▶ DIRECTIONS: List every multiplication expression or equation written in the account of the Shanghai lessons.

This was the main criticism and discussion of the lesson from our host teacher. The children had used the equation 3x2x2 to find all of the routes from the shop to the maze. However, he felt that the problem would have more meaning for the children if they’d been exposed to and guided to use the structure 3 x (2x2) = 3 x 4 as shown below. However, the host teacher wasn’t concerned as we were observing an “inexperienced” teacher – only five years! He also linked this in to his extensive knowledge of the curriculum to tell us how the learning would develop in Grade 5, 6 and 7 and why his structure would support them further with their understanding of permutations at secondary school.

The constant requirement for and incidental use of flexibility of thinking with number is a key area where the Chinese students make accellerated progress compared to ours. Another example in the lesson was the teacher guiding the children to notice the equality of 4x4 = 3x4 + 4 and discussing which one best represented the problem.

To Chris and I, the lesson felt extremly strong. It took a concept that we felt that we’d taught well in the past and took it to a much deeper level. However, the CPD model of Shanghai meant that they will use the expertise of the school to ensure that it is taught a little stronger next time.

Day 2: Today in Shanghai, noticed that…

Another successful and eye opening day in Shanghai, not only did both James and I get the opportunity to stand up in front of a class of Chinese students (we think successfully) but we also, once again, were privileged to see the finite detail that goes into planning a lesson. Today, it was certainly the day of #resources, which were in abundance and selected deliberately to fit the purpose of the lesson.

▶ AVAILABLE DATA:
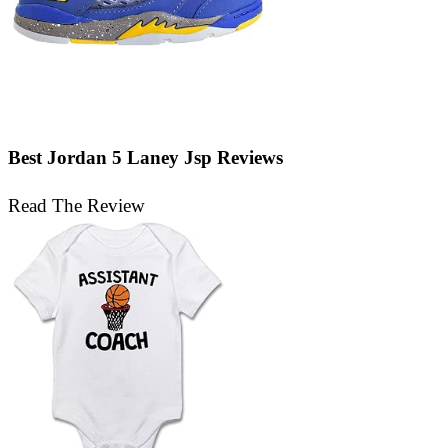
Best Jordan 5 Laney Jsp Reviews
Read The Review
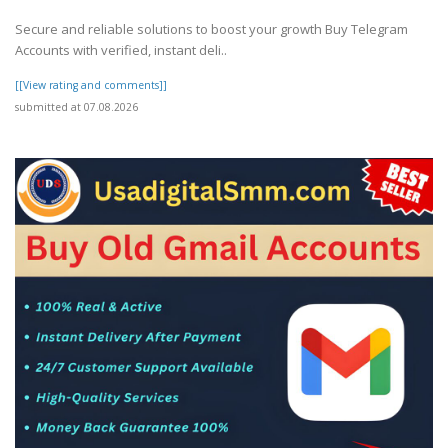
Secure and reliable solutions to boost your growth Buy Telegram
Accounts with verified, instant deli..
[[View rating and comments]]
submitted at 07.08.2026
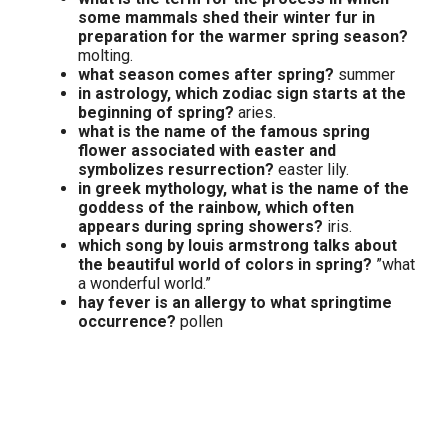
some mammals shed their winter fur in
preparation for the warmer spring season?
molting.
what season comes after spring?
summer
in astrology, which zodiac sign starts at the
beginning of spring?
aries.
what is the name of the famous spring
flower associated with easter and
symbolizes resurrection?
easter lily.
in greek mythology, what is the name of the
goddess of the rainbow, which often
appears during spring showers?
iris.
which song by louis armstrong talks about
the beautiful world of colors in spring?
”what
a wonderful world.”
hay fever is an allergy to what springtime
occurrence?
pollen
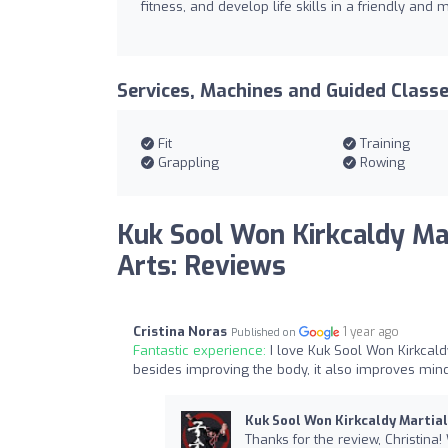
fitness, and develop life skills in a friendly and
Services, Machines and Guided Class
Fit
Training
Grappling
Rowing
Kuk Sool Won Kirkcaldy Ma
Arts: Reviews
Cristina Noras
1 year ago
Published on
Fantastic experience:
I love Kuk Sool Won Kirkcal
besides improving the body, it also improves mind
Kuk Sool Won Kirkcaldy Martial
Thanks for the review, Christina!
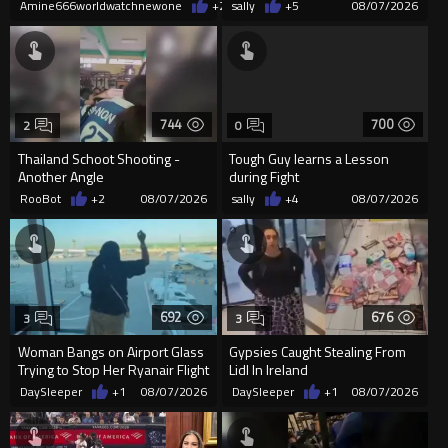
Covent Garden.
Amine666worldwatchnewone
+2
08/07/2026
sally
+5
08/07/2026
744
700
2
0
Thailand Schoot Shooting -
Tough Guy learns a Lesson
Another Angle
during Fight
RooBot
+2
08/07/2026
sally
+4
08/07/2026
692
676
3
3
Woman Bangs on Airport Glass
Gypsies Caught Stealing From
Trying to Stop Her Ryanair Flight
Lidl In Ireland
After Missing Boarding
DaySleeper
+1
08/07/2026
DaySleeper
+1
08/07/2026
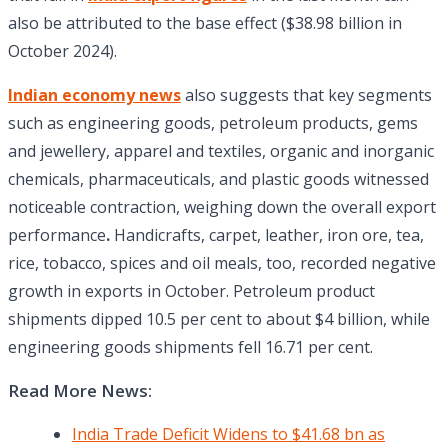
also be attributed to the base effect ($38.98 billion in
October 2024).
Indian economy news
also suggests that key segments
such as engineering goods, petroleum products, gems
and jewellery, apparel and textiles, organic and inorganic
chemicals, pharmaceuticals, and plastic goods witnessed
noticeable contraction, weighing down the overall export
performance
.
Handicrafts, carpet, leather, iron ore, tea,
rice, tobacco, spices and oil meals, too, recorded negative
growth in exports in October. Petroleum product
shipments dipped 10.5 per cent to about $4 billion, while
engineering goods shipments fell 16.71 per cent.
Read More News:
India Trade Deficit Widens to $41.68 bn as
==
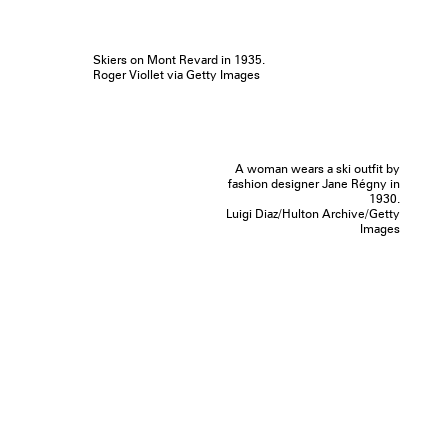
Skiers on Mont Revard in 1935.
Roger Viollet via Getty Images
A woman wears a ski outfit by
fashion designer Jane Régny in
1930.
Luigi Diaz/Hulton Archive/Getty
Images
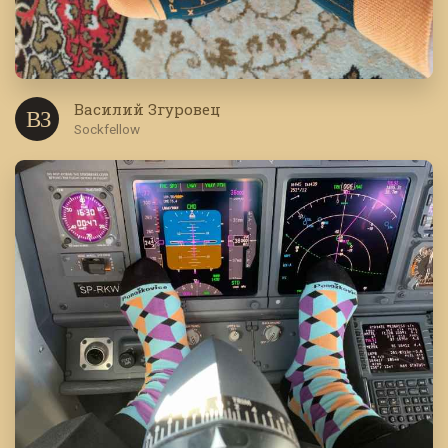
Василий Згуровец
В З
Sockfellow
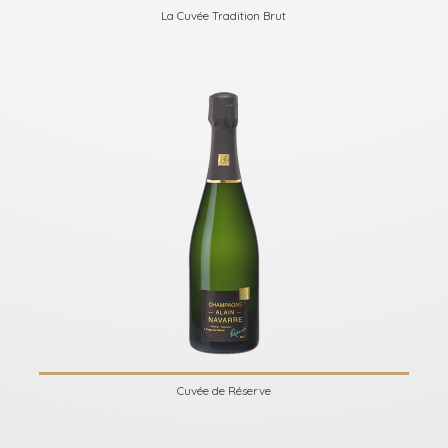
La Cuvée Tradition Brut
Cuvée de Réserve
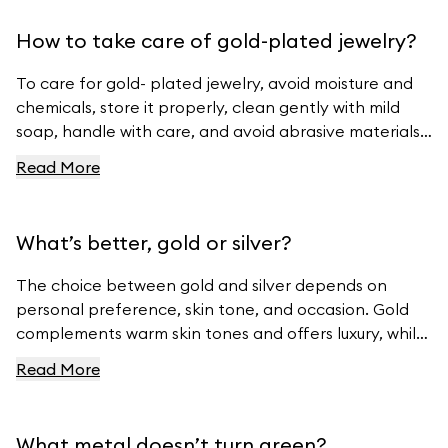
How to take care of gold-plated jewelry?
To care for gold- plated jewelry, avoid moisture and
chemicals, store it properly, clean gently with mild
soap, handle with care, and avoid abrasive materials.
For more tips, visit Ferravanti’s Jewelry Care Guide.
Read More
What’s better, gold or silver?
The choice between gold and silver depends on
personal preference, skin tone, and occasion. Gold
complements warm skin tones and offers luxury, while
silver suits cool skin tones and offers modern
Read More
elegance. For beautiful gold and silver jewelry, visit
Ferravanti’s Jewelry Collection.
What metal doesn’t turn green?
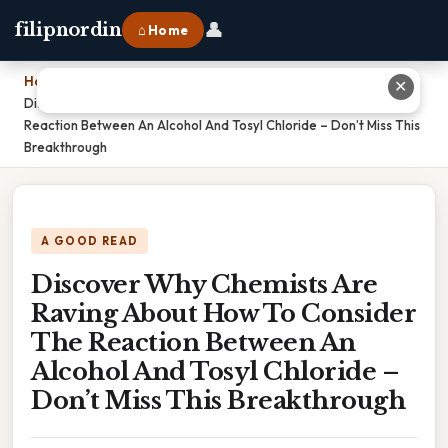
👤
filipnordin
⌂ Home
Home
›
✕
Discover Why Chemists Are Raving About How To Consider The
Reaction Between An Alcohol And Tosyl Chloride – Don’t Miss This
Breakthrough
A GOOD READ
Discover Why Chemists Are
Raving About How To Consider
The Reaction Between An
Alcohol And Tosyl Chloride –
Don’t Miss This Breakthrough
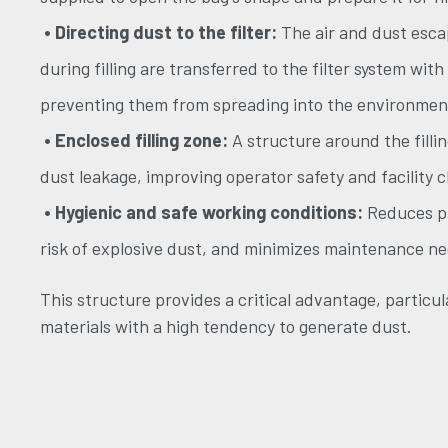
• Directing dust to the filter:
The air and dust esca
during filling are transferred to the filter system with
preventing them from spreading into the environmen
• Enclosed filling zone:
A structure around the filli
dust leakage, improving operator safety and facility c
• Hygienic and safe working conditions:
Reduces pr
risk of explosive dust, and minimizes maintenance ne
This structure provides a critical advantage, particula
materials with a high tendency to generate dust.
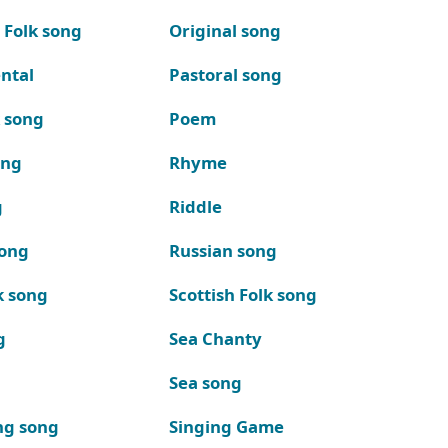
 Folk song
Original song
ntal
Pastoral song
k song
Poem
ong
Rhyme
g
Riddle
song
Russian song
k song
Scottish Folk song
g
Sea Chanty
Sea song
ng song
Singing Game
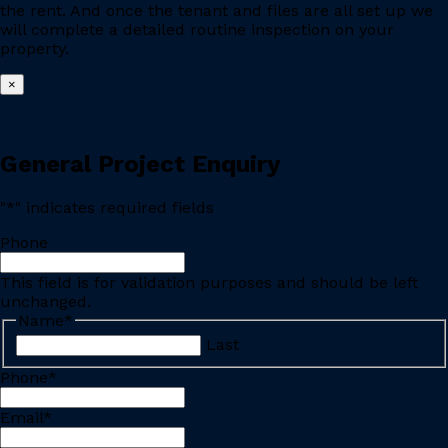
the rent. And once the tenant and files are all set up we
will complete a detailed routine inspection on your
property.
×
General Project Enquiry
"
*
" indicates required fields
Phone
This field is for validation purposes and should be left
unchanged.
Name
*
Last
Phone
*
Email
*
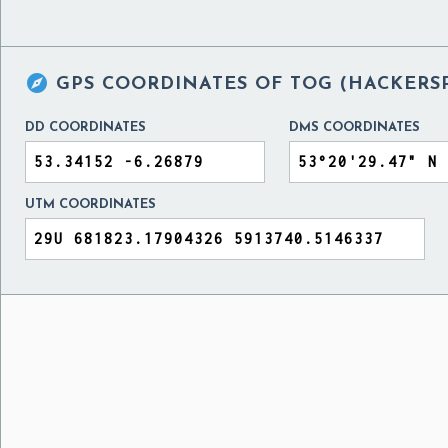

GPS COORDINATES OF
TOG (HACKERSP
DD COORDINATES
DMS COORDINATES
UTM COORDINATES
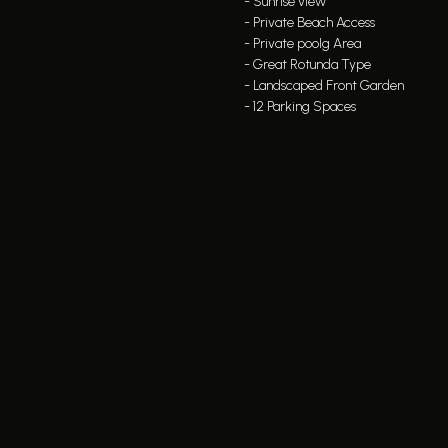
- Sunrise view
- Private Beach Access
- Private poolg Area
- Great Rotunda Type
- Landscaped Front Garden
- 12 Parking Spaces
...
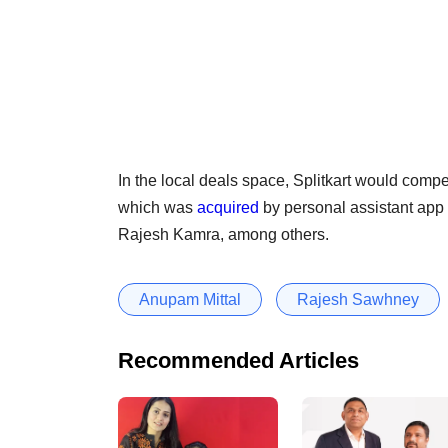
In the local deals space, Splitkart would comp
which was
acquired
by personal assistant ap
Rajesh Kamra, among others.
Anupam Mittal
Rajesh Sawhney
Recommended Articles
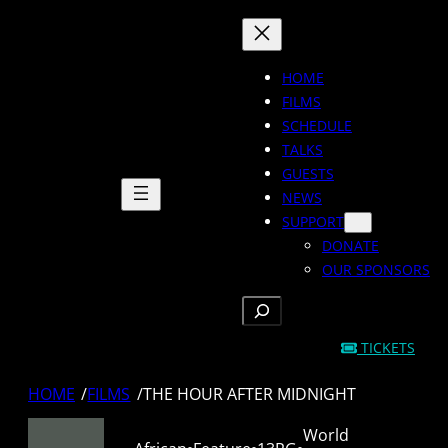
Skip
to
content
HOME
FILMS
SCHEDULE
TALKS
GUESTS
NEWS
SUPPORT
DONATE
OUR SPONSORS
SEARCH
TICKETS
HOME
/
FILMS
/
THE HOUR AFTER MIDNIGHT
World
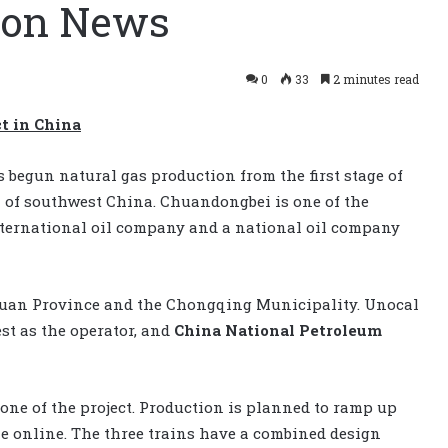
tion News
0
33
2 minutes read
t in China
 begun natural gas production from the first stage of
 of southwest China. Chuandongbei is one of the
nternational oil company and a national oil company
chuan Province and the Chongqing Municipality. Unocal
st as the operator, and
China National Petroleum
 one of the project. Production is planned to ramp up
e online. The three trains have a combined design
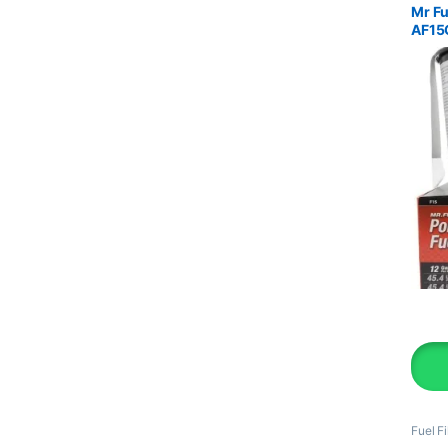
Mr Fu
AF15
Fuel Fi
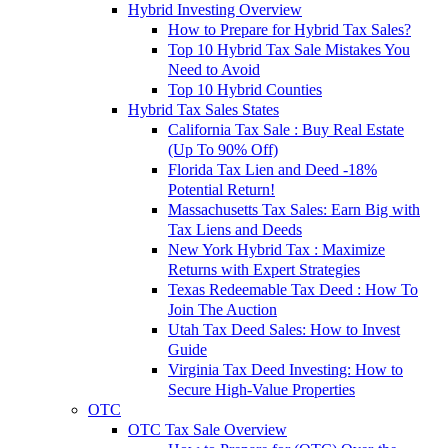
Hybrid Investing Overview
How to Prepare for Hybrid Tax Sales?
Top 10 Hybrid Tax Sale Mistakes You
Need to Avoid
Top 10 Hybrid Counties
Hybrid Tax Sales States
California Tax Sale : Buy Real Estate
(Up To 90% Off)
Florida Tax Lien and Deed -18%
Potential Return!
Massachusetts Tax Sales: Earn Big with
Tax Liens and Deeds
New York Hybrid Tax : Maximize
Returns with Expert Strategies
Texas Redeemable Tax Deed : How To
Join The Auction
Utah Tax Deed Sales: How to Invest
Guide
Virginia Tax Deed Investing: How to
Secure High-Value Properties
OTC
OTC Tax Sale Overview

▶ RESULT FOR THIS EXERCISE:
- 3x2x2
- 3 x (2x2) = 3 x 4
- 4x4 = 3x4 + 4